Description of the task
How many lines in these records include the string "Facility"? Reply with that number alone.

Supplied data
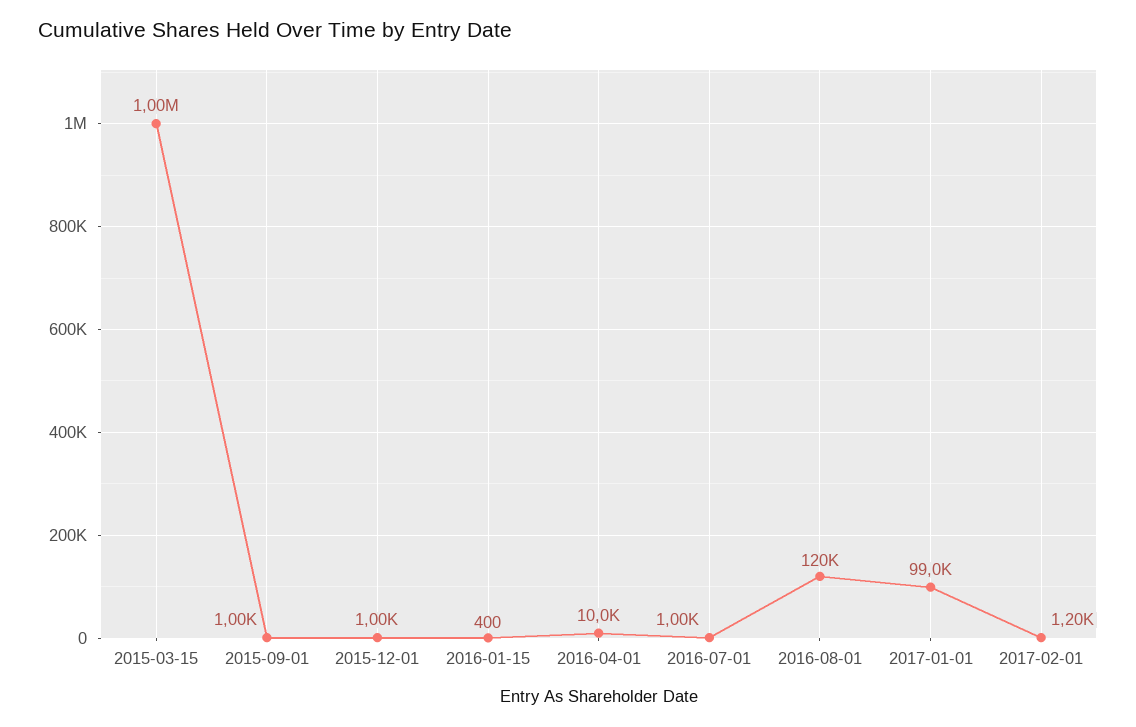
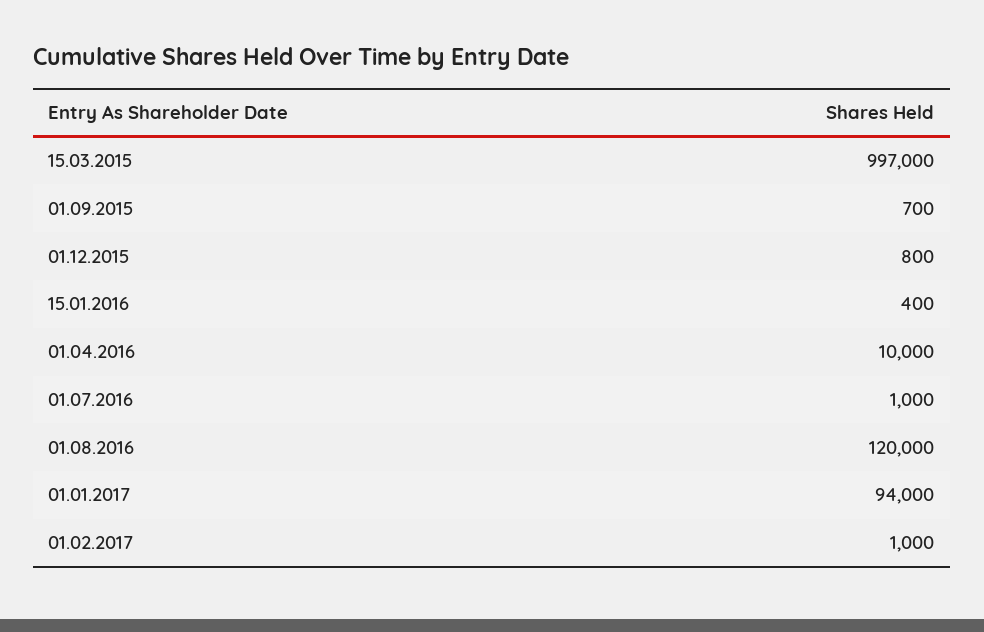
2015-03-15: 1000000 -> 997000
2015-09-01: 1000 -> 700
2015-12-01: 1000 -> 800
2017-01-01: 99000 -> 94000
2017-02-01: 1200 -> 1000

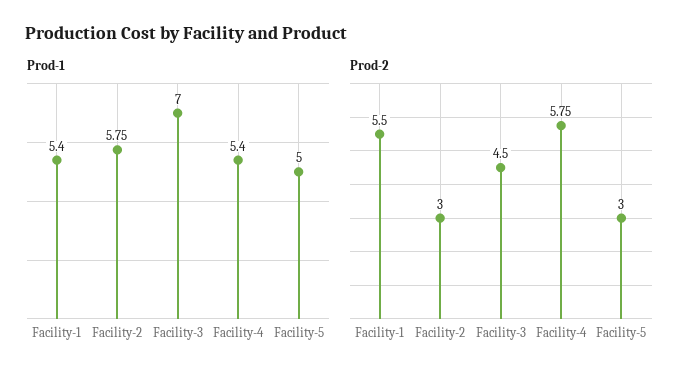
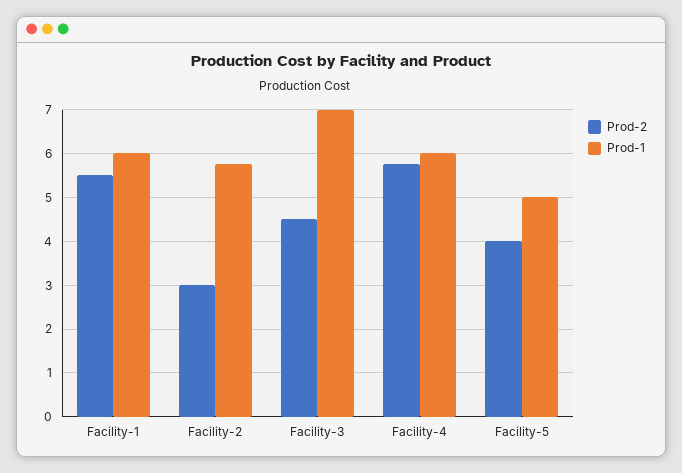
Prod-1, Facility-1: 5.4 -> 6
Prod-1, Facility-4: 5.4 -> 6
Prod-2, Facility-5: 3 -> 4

Task output
3